By May 2005, Parakh found UPA as the political master and the paragon of virtue Shibu Soren as his minister. But in a few weeks the hon’ble koyla mantri was in jail, and Parakh was sending all files directly to Manomohan Singh, who had retained the coal portfolio.

A crucial proposal sent for (prime) ministerial consent was a draft ordinance entailing mandatory competitive bidding for all mines. Nothing came of it. Part of this is explained by Soren’s return as coal minister; but no one, least of all Manmohan Singh, asserted even when Soren left New Delhi to run Jharkhand and the PM reassumed the charge of coal minister.

Instead, the screening committee, which Parakh chaired, was told to continue taking decisions on who got the booty.

Clearly, sifarish letters gave the dubious guys a better chance of wangling a mine compared to what a transparent price discovery process would have entailed. Public sector undertakings, it should go without saying, found the fewest backers.

Today, Parakh is facing question marks for overturning a screening committee’s recommendation in favour of Hindalco, an Aditya Vikram Birla Group company. But he did what he did on the basis of a prime ministerial reference, which in turn was based on written pleas by AV Birla Group chairman Kumar Mangalam Birla. Also, hadn’t the PM’s references been backed by written endorsements from Naveen Patnaik, the chief minister of Odisha, the host state? Plus, wasn’t Parakh’s overturning of the ‘safety via PSU’ policy argued on the basis of a note that the PM (as coal minister in-charge) finally okayed?

A minute’s reflection would show that out of four consenting parties, the corporate and the bureaucrat can’t be the only ones facing the CBI FIR. Either PM and the Odisha CM deserve to be made co-accused, or all four should be deemed to have acted in good faith.

In the hiatus, what with CBI acting as an arbitrator – and the comptroller and auditor general (CAG) failing to take note of Parakh’s draft ordinance on competitive bidding that would have nipped all dubious allotments in the bud – even secretaries to the government of India stand bitten by execution paralysis.
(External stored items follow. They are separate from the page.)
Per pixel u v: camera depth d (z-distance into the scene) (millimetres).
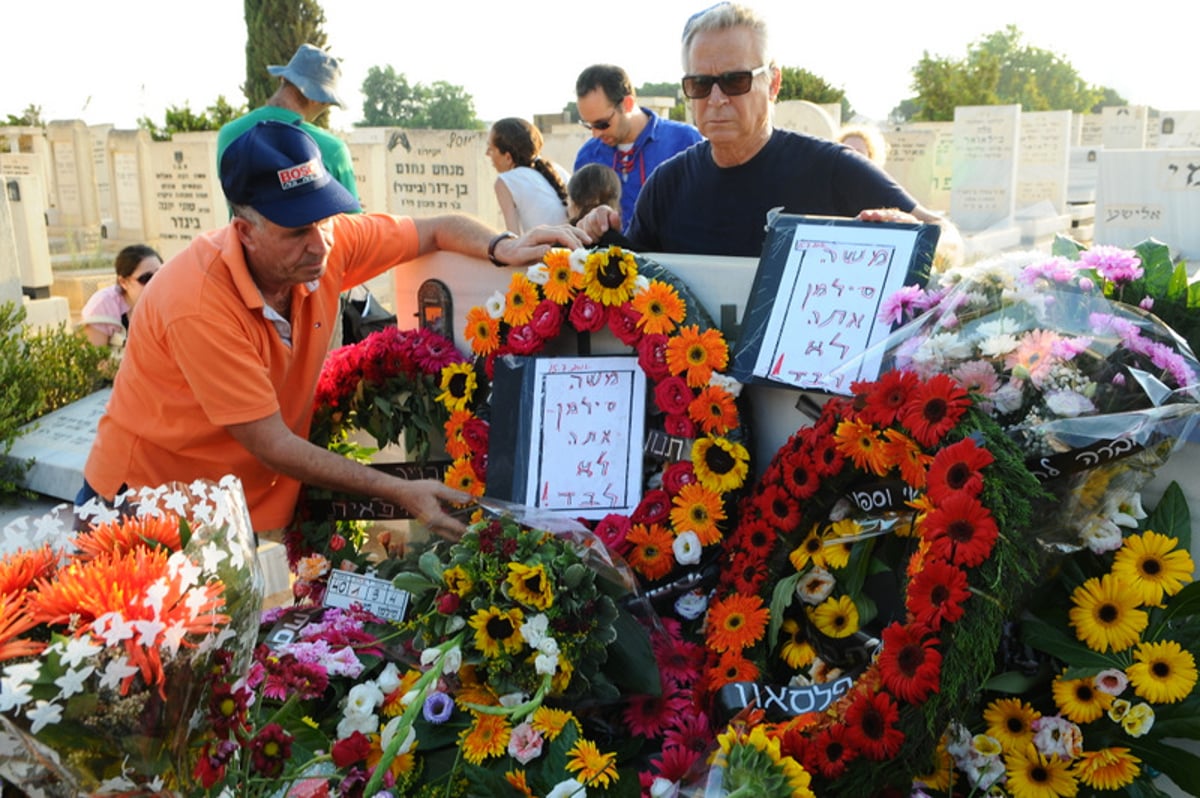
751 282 2365
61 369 5801
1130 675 1723
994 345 1829
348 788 1842
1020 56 62000
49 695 1221
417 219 2832
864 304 2139
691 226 3111
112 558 1416
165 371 2463
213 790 1460
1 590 1366
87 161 16531
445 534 2340
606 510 2350
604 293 2406
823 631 2035
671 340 2322
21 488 5207
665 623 2215
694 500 2252
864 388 1922
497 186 5172
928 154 17859
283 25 17234
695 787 1768
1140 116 24594
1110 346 1796
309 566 2699
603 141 5180
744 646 2047
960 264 2334
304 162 2332
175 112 15312
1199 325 1974
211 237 2490
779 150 2936
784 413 2299
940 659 1616
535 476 2402
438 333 2848
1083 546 1799
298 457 2404
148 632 1248
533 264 2621
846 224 2236
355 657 2158
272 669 1977
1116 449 1720
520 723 1934
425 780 1925
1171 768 1729
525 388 2467
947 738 1812
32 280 9711
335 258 2662
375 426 2893
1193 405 1725
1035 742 1764
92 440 5195
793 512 2076
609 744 1999
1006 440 1741
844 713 1735
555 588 1985
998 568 1640
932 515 1685
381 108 54031
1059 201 16906
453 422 2639
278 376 2572
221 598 1413
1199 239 10805
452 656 1918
So is the committee of secretaries, a group that invariably passes the buck to a group of ministers.

Their reasoning is simple: the fewer decisions one has taken and the longer the merry-go-round that a file takes, the better one’s chances of climbing the ladder or getting a post-retirement regulatory sinecure.

Ditto for not standing up for courageous juniors willing to interpret rules even with an iota of innovation and commitment to get projects off the ground. Now that RTI activist Devashish Bhattacharya has secured an order that all file notings need to clearly reflect the name and designation of every single officer, the fear of being caught with execution bias, like Parakh has been eight years after an event even with the PM of the land in the loop, has only increased.
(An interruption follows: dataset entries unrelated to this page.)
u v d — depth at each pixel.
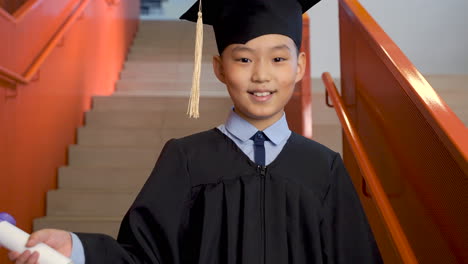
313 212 1.38
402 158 2.08
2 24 3.02
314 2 1.51
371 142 2.51
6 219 1.13
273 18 1.41
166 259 1.36
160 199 1.38
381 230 2.42
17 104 3.21
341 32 3.09
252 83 1.37
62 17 4.08
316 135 4.09
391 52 2.14
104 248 1.26
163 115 4.72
This master, burdened as she is with monies sunk in winning an election, has little interest in what Sardar Vallabhbhai Patel said to the constituent assembly: “You will not have a united India if you do not have a good all-India Service which has the independence to speak out its mind, which has a sense of security… The Constitution is meant to be worked by a ring of Service, which will keep the country intact.”
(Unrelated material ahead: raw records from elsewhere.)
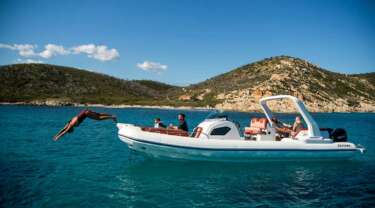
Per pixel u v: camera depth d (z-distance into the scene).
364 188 10.02
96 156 14.22
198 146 11.71
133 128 11.81
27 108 76.19
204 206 8.09
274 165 12.84
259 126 13.53
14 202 7.93
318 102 97.94
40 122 32.66
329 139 14.02
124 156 14.30
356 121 50.84
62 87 138.62
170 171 11.55
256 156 12.53
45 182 9.80
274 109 86.75
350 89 121.44
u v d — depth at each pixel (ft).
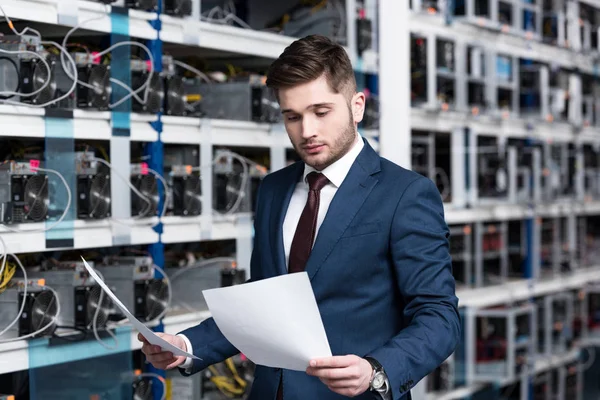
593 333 21.26
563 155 19.90
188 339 6.41
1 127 8.94
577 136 21.12
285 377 6.08
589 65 21.58
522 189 18.21
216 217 11.93
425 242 5.83
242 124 12.26
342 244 5.91
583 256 21.86
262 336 5.23
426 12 15.52
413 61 15.30
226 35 11.92
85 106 9.91
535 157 18.37
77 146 10.80
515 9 18.03
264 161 14.28
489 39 17.51
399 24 14.70
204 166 11.69
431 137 16.46
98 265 10.59
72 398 9.66
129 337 10.32
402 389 5.19
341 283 5.93
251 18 15.19
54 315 9.41
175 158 12.08
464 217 16.42
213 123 11.77
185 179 11.31
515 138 19.92
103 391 10.00
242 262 12.35
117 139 10.29
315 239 6.00
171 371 11.91
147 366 11.16
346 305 5.96
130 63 10.55
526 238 18.60
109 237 10.21
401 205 5.88
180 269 12.16
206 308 11.94
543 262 19.93
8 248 9.02
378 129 14.53
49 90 9.46
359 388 4.99
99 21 9.98
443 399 15.33
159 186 10.96
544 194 19.01
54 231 9.52
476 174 16.79
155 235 10.91
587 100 21.67
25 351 9.19
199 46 11.68
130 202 10.48
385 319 5.98
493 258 18.37
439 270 5.78
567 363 19.67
A few outward niceties may vary between, say, a Mayawati handling an IAS officer under her, and J Jayalalithaa. But both have been known to make officers cover. Result? Ministers, MLAs, and increasingly ordinary political workers treat IAS officers more like servants than public servants they are meant to be. Supernumerary positions in state cadres – and the centre too, though in relatively lesser measure – has been one more termite attacking the frame.

Time the subterfuge ended, the IAS disbanded and the job given to professional political appointees?